[Attention] Deepseek v3 MLA support with FP8 compute (#12601)

This PR implements the Deepseek V3 support by performing matrix absorption the fp8 weights --------- Signed-off-by: Lucas Wilkinson <lwilkinson@neuralmagic.com> Co-authored-by: Woosuk Kwon <woosuk.kwon@berkeley.edu> Co-authored-by: simon-mo <simon.mo@hey.com> Co-authored-by: Michael Goin <mgoin64@gmail.com> Co-authored-by: Zhuohan Li <zhuohan123@gmail.com> Co-authored-by: Tyler Michael Smith <tysmith@redhat.com> Co-authored-by: Alexander Matveev <59768536+alexm-neuralmagic@users.noreply.github.com>
2025-02-01 00:52:51 -05:00
parent 3e1c76cf3a
commit baeded2569
10 changed files with 579 additions and 84 deletions
--- a/vllm/envs.py
+++ b/vllm/envs.py
@@ -79,6 +79,7 @@ if TYPE_CHECKING:
    VLLM_V1_OUTPUT_PROC_CHUNK_SIZE: int = 128
    VLLM_MLA_DISABLE: bool = False
    VLLM_MLA_PERFORM_MATRIX_ABSORPTION: bool = True
+    VLLM_MLA_DISABLE_REQUANTIZATION: bool = False


 def get_default_cache_root():
@@ -519,7 +520,16 @@ environment_variables: Dict[str, Callable[[], Any]] = {
    # storing more weights, W_Q_UK and W_UV_O, so can increase memory usage,
    # the is enabled by default
    "VLLM_MLA_PERFORM_MATRIX_ABSORPTION":
-    lambda: bool(int(os.getenv("VLLM_MLA_PERFORM_MATRIX_ABSORPTION", "1")))
+    lambda: bool(int(os.getenv("VLLM_MLA_PERFORM_MATRIX_ABSORPTION", "1"))),
+
+    # When running MLA with matrix-absorption enabled and fp8 quantized weights
+    # we perform the matrix-absorption in float32 precision, after the matrices
+    # are absorbed we requantize the weights back to fp8, this flag can be used
+    # to disable the requantization step, and instead convert the absorbed
+    # matrices to match the activation type.

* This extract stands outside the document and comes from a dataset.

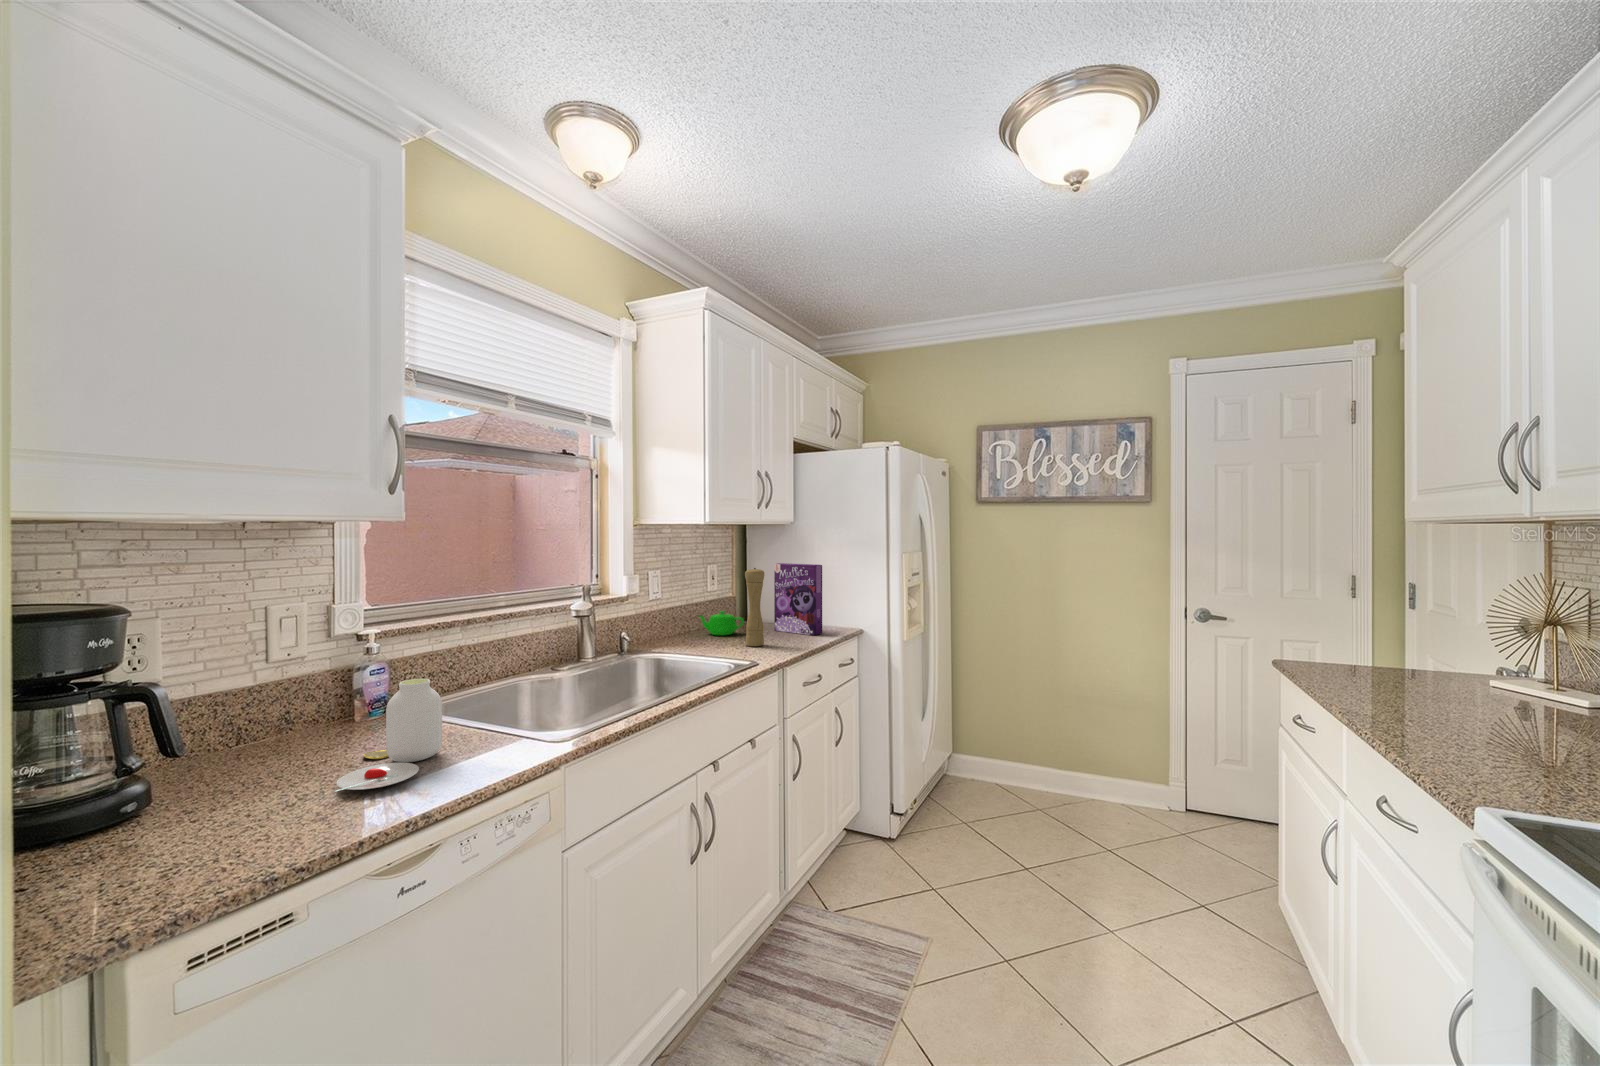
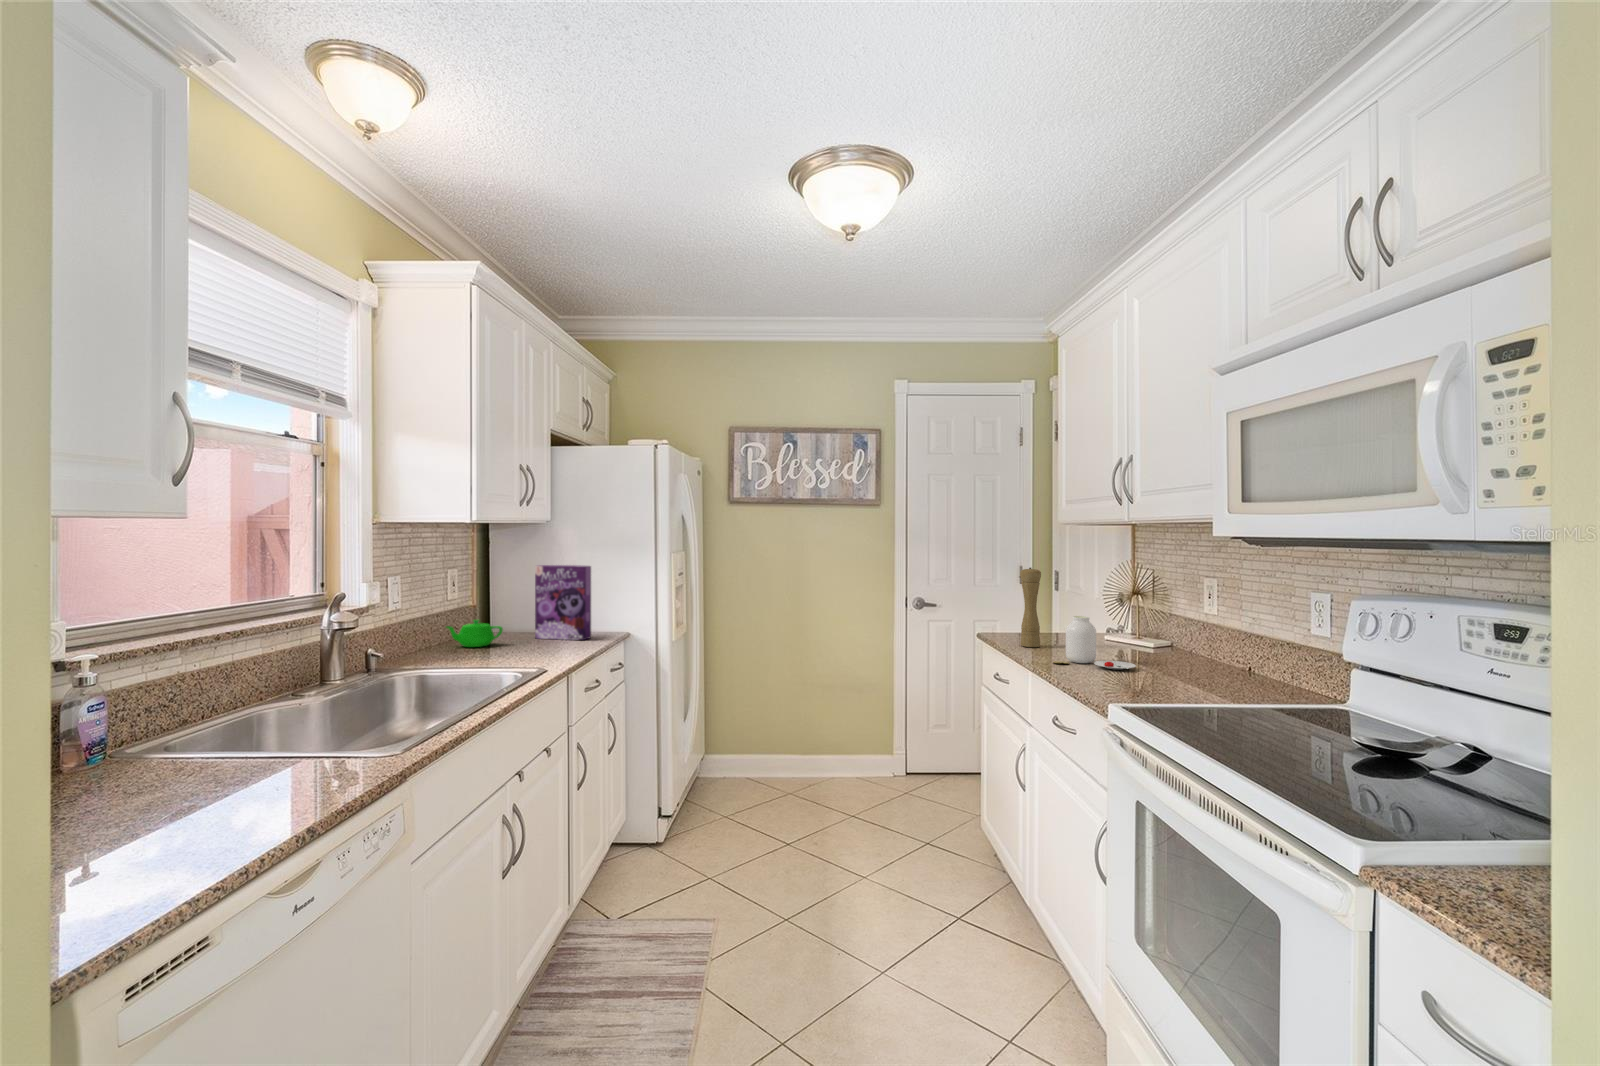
pepper mill: present [745,568,764,646] -> present [1020,568,1041,647]
jar: present [334,679,442,792] -> present [1053,616,1136,670]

This can lead to higher memory and
+    # compute usage but better preserves the accuracy of the original model.
+    "VLLM_MLA_DISABLE_REQUANTIZATION":
+    lambda: bool(int(os.getenv("VLLM_MLA_DISABLE_REQUANTIZATION", "0")))
 }

 # end-env-vars-definition